What is the biggest risk you have ever taken?
I think it’s kind of interesting that people think that starting a company is a risk. You can set up an LLC in a day and it doesn’t cost much; it’s totally possible to start an alternative career without quitting your job.
I think something that I do that is risky is that throughout different periods of my life, I’ve never had a full time job. I’ve never had any financial stability besides relying on my own projects.
I’ve had moments in my life where I’ve had $0 in my bank account and I’m still trying to sell whatever product I’m selling. I’ve declined paid opportunities because I thought my company would work.
Of course that’s a total risk. I think that your level of risk is dependent on your personal situation. For me, it didn’t feel like that serious of a risk because I don’t have a family and I don’t have people reliant on me. I’m very lucky that I just have to focus on myself. I think that risks come when you’re financially responsible for other people or employees.
The riskiest thing that I’ve done is putting myself in danger of physical harm trying to explore an abandoned island, but that’s a long story and has nothing to do with entrepreneurship.
rapid fire with Sahil Lavingia🔥
This week we sat down with Sahil Lavingia, founder of Gumroad, second employee at Pinterest, and angel investor in Lambda School, Figma, Clubhouse, and others.
How did you get your first hundred customers?
Cold emails. I just cold emailed every single one of them.
What is the biggest risk that you have ever taken?
I don’t know if I’ve taken any big risks. To be honest, I don’t think I’m a risk taker in the sense that I don’t do anything that’s dangerous. All the risks I take are just time risks; it’s just opportunity cost. 
I haven’t lost any real money. I’ve done some angel investing but again, never investing more than I could afford to lose. So it doesn’t feel like much of a risk. 
What do you think the future of software is?
Honestly, I can’t tell you, because I’m trying to invest in it and I don’t want anyone to know.
Read more about Lavingia here.
our take on audio social networks 📣
The past few weeks have been dominated by news of Clubhouse, an invite-only audio-based social network. Lavingia is an early investor in Clubhouse and Baskin’s startup DialUp is one of Clubhouse’s many competitors. 
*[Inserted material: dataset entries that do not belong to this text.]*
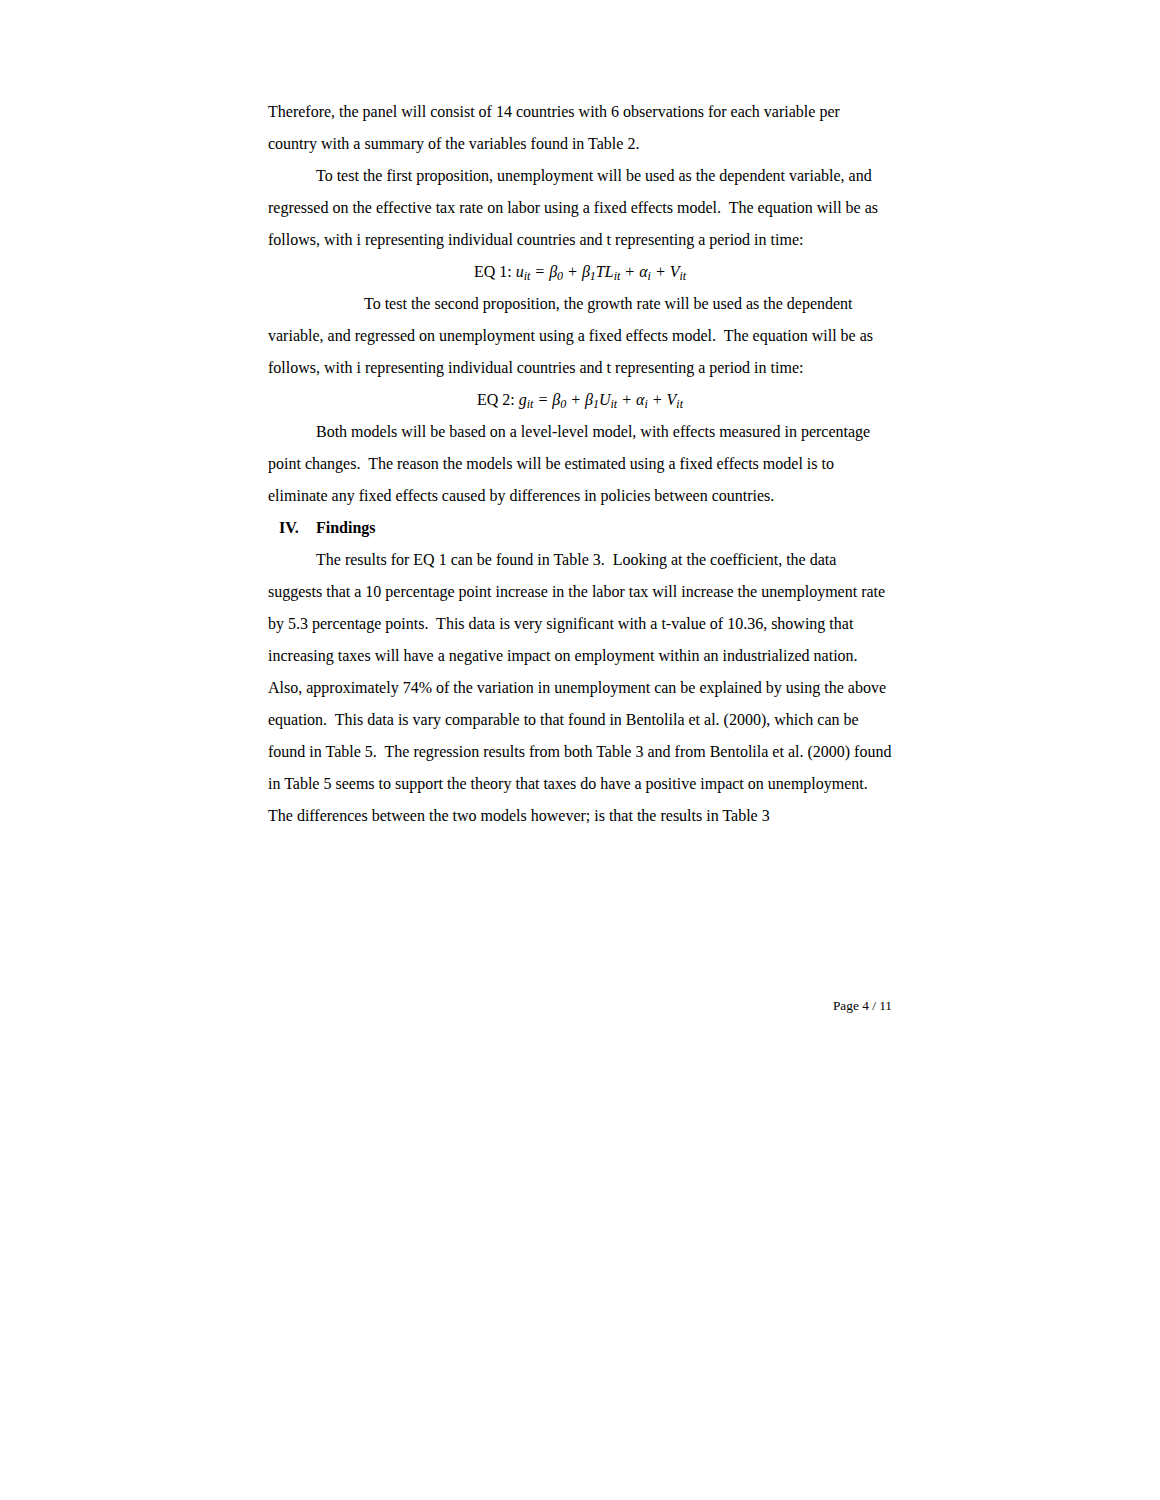Therefore, the panel will consist of 14 countries with 6 observations for each variable per country with a summary of the variables found in Table 2.
To test the first proposition, unemployment will be used as the dependent variable, and regressed on the effective tax rate on labor using a fixed effects model. The equation will be as follows, with i representing individual countries and t representing a period in time:
EQ 1: uit = β0 + β1TLit + αi + Vit
To test the second proposition, the growth rate will be used as the dependent variable, and regressed on unemployment using a fixed effects model. The equation will be as follows, with i representing individual countries and t representing a period in time:
EQ 2: git = β0 + β1Uit + αi + Vit
Both models will be based on a level-level model, with effects measured in percentage point changes. The reason the models will be estimated using a fixed effects model is to eliminate any fixed effects caused by differences in policies between countries.
IV.
Findings
The results for EQ 1 can be found in Table 3. Looking at the coefficient, the data suggests that a 10 percentage point increase in the labor tax will increase the unemployment rate by 5.3 percentage points. This data is very significant with a t-value of 10.36, showing that increasing taxes will have a negative impact on employment within an industrialized nation. Also, approximately 74% of the variation in unemployment can be explained by using the above equation. This data is vary comparable to that found in Bentolila et al. (2000), which can be found in Table 5. The regression results from both Table 3 and from Bentolila et al. (2000) found in Table 5 seems to support the theory that taxes do have a positive impact on unemployment. The differences between the two models however; is that the results in Table 3
Page 4 / 11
Clubhouse’s value add is that it distributes unfiltered conversation and provides spontaneous discussion. Figures from Marc Andreessen to Oprah contribute to Clubhouse discussions. 
A few weeks ago, we reported on a leaked Clubhouse conversation. This incident is a sign of issues to come with scaling the platform. Clubhouse’s value is privacy. If privacy is infringed upon, users will be afraid to create content on the app. Controversial and difficult topics cannot be explored if users are afraid of being misquoted.
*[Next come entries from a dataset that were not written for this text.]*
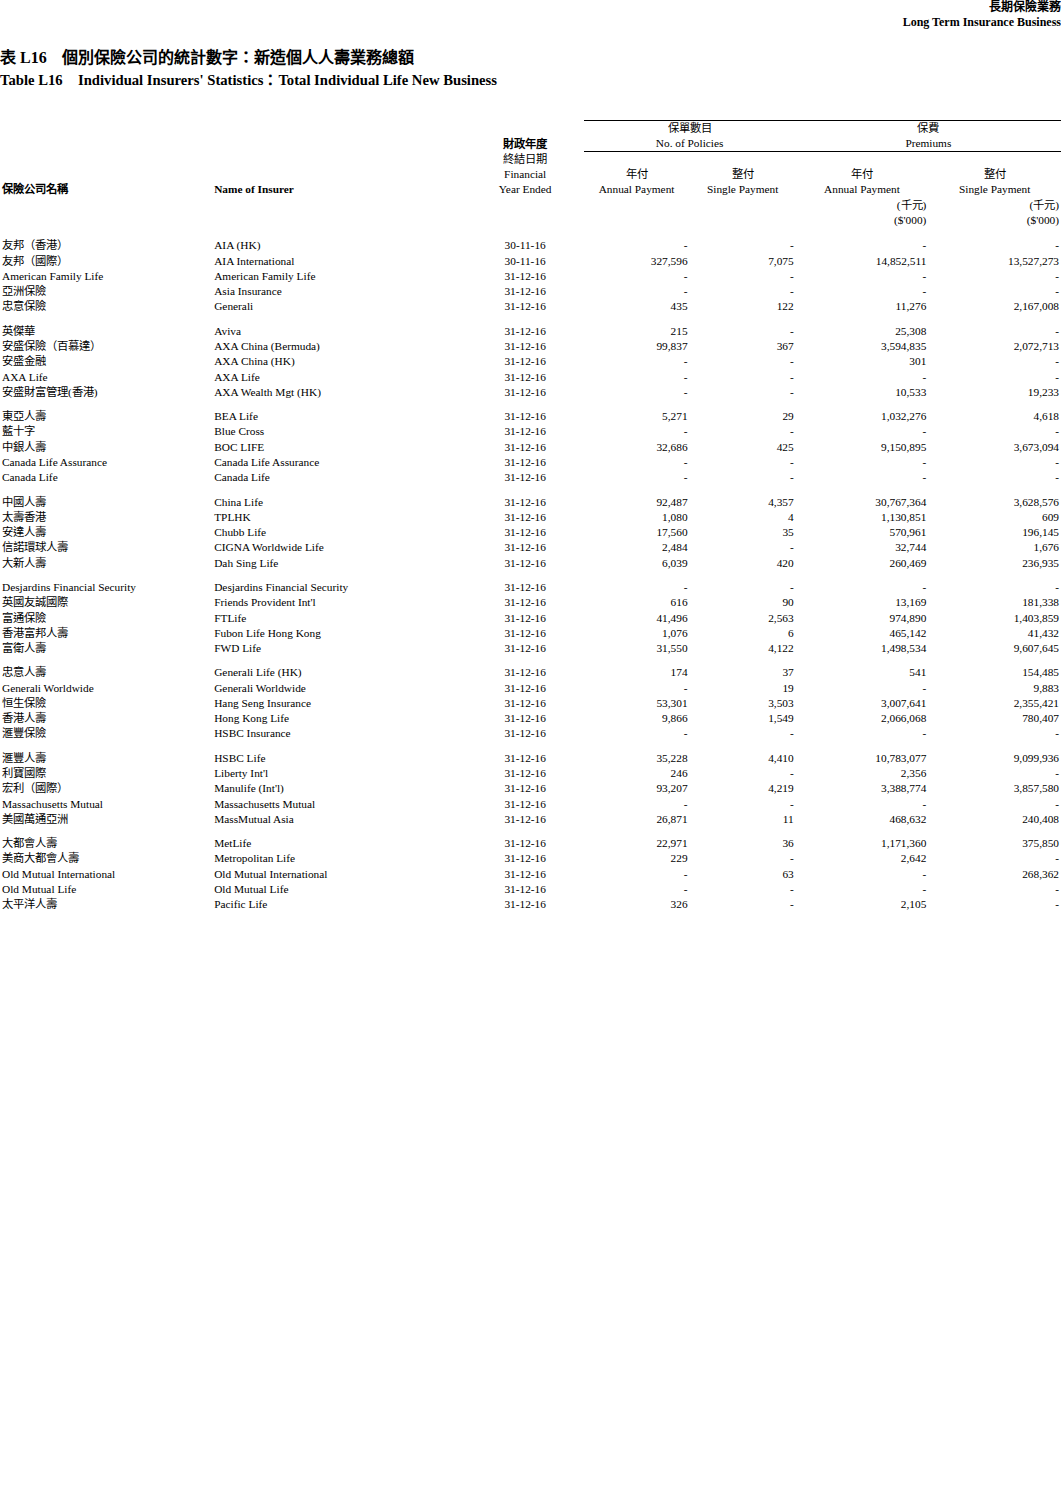長期保險業務
Long Term Insurance Business
表 L16個別保險公司的統計數字：新造個人人壽業務總額
Table L16 Individual Insurers' Statistics：Total Individual Life New Business
| | | | 保單數目 | 保費 |
| --- | --- | --- | --- | --- |
| | | 財政年度 | No. of Policies | Premiums |
| | | 終結日期 Financial | 年付 | 整付 | 年付 | 整付 |
| 保險公司名稱 | Name of Insurer | Year Ended | Annual Payment | Single Payment | Annual Payment | Single Payment |
| | | | | | (千元) | (千元) |
| | | | | | ($'000) | ($'000) |
| 友邦（香港） | AIA (HK) | 30-11-16 | - | - | - | - |
| 友邦（國際） | AIA International | 30-11-16 | 327,596 | 7,075 | 14,852,511 | 13,527,273 |
| American Family Life | American Family Life | 31-12-16 | - | - | - | - |
| 亞洲保險 | Asia Insurance | 31-12-16 | - | - | - | - |
| 忠意保險 | Generali | 31-12-16 | 435 | 122 | 11,276 | 2,167,008 |
| 英傑華 | Aviva | 31-12-16 | 215 | - | 25,308 | - |
| 安盛保險（百慕達） | AXA China (Bermuda) | 31-12-16 | 99,837 | 367 | 3,594,835 | 2,072,713 |
| 安盛金融 | AXA China (HK) | 31-12-16 | - | - | 301 | - |
| AXA Life | AXA Life | 31-12-16 | - | - | - | - |
| 安盛財富管理(香港) | AXA Wealth Mgt (HK) | 31-12-16 | - | - | 10,533 | 19,233 |
| 東亞人壽 | BEA Life | 31-12-16 | 5,271 | 29 | 1,032,276 | 4,618 |
| 藍十字 | Blue Cross | 31-12-16 | - | - | - | - |
| 中銀人壽 | BOC LIFE | 31-12-16 | 32,686 | 425 | 9,150,895 | 3,673,094 |
| Canada Life Assurance | Canada Life Assurance | 31-12-16 | - | - | - | - |
| Canada Life | Canada Life | 31-12-16 | - | - | - | - |
| 中國人壽 | China Life | 31-12-16 | 92,487 | 4,357 | 30,767,364 | 3,628,576 |
| 太壽香港 | TPLHK | 31-12-16 | 1,080 | 4 | 1,130,851 | 609 |
| 安達人壽 | Chubb Life | 31-12-16 | 17,560 | 35 | 570,961 | 196,145 |
| 信諾環球人壽 | CIGNA Worldwide Life | 31-12-16 | 2,484 | - | 32,744 | 1,676 |
| 大新人壽 | Dah Sing Life | 31-12-16 | 6,039 | 420 | 260,469 | 236,935 |
| Desjardins Financial Security | Desjardins Financial Security | 31-12-16 | - | - | - | - |
| 英國友誠國際 | Friends Provident Int'l | 31-12-16 | 616 | 90 | 13,169 | 181,338 |
| 富通保險 | FTLife | 31-12-16 | 41,496 | 2,563 | 974,890 | 1,403,859 |
| 香港富邦人壽 | Fubon Life Hong Kong | 31-12-16 | 1,076 | 6 | 465,142 | 41,432 |
| 富衛人壽 | FWD Life | 31-12-16 | 31,550 | 4,122 | 1,498,534 | 9,607,645 |
| 忠意人壽 | Generali Life (HK) | 31-12-16 | 174 | 37 | 541 | 154,485 |
| Generali Worldwide | Generali Worldwide | 31-12-16 | - | 19 | - | 9,883 |
| 恒生保險 | Hang Seng Insurance | 31-12-16 | 53,301 | 3,503 | 3,007,641 | 2,355,421 |
| 香港人壽 | Hong Kong Life | 31-12-16 | 9,866 | 1,549 | 2,066,068 | 780,407 |
| 滙豐保險 | HSBC Insurance | 31-12-16 | - | - | - | - |
| 滙豐人壽 | HSBC Life | 31-12-16 | 35,228 | 4,410 | 10,783,077 | 9,099,936 |
| 利寶國際 | Liberty Int'l | 31-12-16 | 246 | - | 2,356 | - |
| 宏利（國際） | Manulife (Int'l) | 31-12-16 | 93,207 | 4,219 | 3,388,774 | 3,857,580 |
| Massachusetts Mutual | Massachusetts Mutual | 31-12-16 | - | - | - | - |
| 美國萬通亞洲 | MassMutual Asia | 31-12-16 | 26,871 | 11 | 468,632 | 240,408 |
| 大都會人壽 | MetLife | 31-12-16 | 22,971 | 36 | 1,171,360 | 375,850 |
| 美商大都會人壽 | Metropolitan Life | 31-12-16 | 229 | - | 2,642 | - |
| Old Mutual International | Old Mutual International | 31-12-16 | - | 63 | - | 268,362 |
| Old Mutual Life | Old Mutual Life | 31-12-16 | - | - | - | - |
| 太平洋人壽 | Pacific Life | 31-12-16 | 326 | - | 2,105 | - |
As a result, the thoughts and discussion of industry leaders will retreat into private invite-only rooms in the months to come. More public conversations will be held in listen-only rooms, turning Clubhouse into a live podcasting platform.
We predict that Clubhouse will become a community discovery platform. Clubhouse will curate invite-only rooms and create tools that help users find likeminded people, similar to LunchClub’s matching algorithm.
Clubhouse’s main competitors are neither Twitter nor Instagram; they are actually Discord and Lunch Club. Discord, and Slack currently host many online communities. However, these communities are difficult to locate and moderate. If Clubhouse can perfect community discovery and matching, it will become the home of discussion for internet communities.